--- Text segment Enclosed Below ---

They’re doing what with the tide pods now?

As per usual, I’m a bit behind the times on internet trends, so there is a 66 % change that this will be last year’s joke by the time this post uploads. But anyway…

We’re doing what with tide pods now?

And apparently this is not a fucking joke. I live in a world where I get told people eat laundry detergent and it’s not a fucking joke.

I’ll be the first person to admit that I don’t get teens. I mean, I know all the research of enhanced risk taking and chance of lack of self-control due to a developing brain and possibly a bevy of hormones. I know teens are into stupid shit. When I was young we stole traffic signs. Or the odd park bench. We terrorized the local hangouts with drunk guitar playing and more than one of us sustained an injury during headbanging sessions. It was an innocent time in the early days of the internet.

Now the internet’s in full swing. There are cameras everywhere. Everyone you know has a camera on hand. You’d think in this Big Brother-esque scenario that we have always dreaded people would think twice about the kind of pictures they leave for their progenitors and the fucking world in general. You’d think.

You’d think that people would think.

--- End of Enclosed Text segment ---

■ Work instruction A ■
Please reproduce the tide pods post from "And apparently this" to "of the internet.", replacing "traffic signs" with "street signs".
■ Work instruction B ■
Answer these questions about the tide pods post:
(i) What percentage chance does the writer give that the topic will be last year's joke by the time the post uploads?
(ii) Besides traffic signs, what did the writer say they stole when young?
(iii) According to the writer, what does everyone you know have on hand now?
■ Work instruction C ■
Write a continuation of the tide pods post, starting after its final sentence.
The items that follow the tide pods post are separate material and unrelated to it.

--- Data for review Enclosed Below ---

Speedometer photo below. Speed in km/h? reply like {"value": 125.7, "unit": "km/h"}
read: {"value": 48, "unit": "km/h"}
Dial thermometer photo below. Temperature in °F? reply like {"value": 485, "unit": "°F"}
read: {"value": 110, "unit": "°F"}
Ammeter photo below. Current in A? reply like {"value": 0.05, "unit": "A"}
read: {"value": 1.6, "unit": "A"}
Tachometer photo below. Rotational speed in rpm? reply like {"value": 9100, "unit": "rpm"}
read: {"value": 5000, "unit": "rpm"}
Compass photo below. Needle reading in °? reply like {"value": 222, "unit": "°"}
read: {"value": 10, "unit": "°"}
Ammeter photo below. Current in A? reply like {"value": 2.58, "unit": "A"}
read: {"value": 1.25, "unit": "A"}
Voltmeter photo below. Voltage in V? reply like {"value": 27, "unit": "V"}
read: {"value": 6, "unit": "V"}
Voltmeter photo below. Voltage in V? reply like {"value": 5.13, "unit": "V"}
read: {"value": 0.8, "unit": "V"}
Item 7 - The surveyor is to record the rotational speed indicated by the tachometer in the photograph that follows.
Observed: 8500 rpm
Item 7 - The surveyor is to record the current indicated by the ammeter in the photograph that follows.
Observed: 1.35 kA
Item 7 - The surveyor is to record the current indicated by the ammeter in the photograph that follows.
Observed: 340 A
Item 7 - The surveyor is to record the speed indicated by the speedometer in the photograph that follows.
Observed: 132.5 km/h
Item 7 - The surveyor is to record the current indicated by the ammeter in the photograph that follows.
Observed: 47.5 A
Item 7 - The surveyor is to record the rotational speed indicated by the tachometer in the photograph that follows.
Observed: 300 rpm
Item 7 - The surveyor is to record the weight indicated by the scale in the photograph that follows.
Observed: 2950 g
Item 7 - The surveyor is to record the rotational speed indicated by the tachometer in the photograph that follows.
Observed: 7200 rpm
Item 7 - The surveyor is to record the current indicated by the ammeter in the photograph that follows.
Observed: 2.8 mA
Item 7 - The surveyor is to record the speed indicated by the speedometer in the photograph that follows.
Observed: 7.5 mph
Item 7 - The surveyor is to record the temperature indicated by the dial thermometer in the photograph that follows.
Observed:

--- End of Enclosed Data for review ---

■ Written reply A ■
And apparently this is not a fucking joke. I live in a world where I get told people eat laundry detergent and it’s not a fucking joke.

I’ll be the first person to admit that I don’t get teens. I mean, I know all the research of enhanced risk taking and chance of lack of self-control due to a developing brain and possibly a bevy of hormones. I know teens are into stupid shit. When I was young we stole street signs. Or the odd park bench. We terrorized the local hangouts with drunk guitar playing and more than one of us sustained an injury during headbanging sessions. It was an innocent time in the early days of the internet.

■ Written reply B ■
(i) 66 %
(ii) The odd park bench
(iii) A camera

■ Written reply C ■
I think we all keep learning important things about human nature here. And also that stupidity is contagious.

I guess the hypothesis is that if everyone does the same stupid thing it will be viewed as less stupid overall. The stupidity will just be evenly spread between all participants like so much Philadelphia cream cheese. It’s the “In” thing, like shoulder pads and JNCO jeans and whatever happened to your dad’s hair in the sixties. I regret to inform you that this is not how it works!

This is how it works: To find out how stupid a group of people is, simply take the IQ of the dumbest and divide it by the number of people in the group. Add not-fully-developed brains to the mix and tell me why you haven’t shot your modem yet.

Also in theory, I get it. Tide pods feel denser than water but not entirely firm, kind of like a nutritionally rich fruit. They also smell fruity or flowery. So of course your monkey brain goes, “Eat it! Eat the fruit! It’s good for us!” But your job as a homo sapiens is to shut that monkey down. Stupid monkey! Do not eat the poison pod! What next? Your lizard brain goes, “The washing machine is vibrating, it wants to mate!” and there goes another challenge?

It’s detergent! You wouldn’t drink detergent out of the fucking bottle! Oh, what the hell, you probably would.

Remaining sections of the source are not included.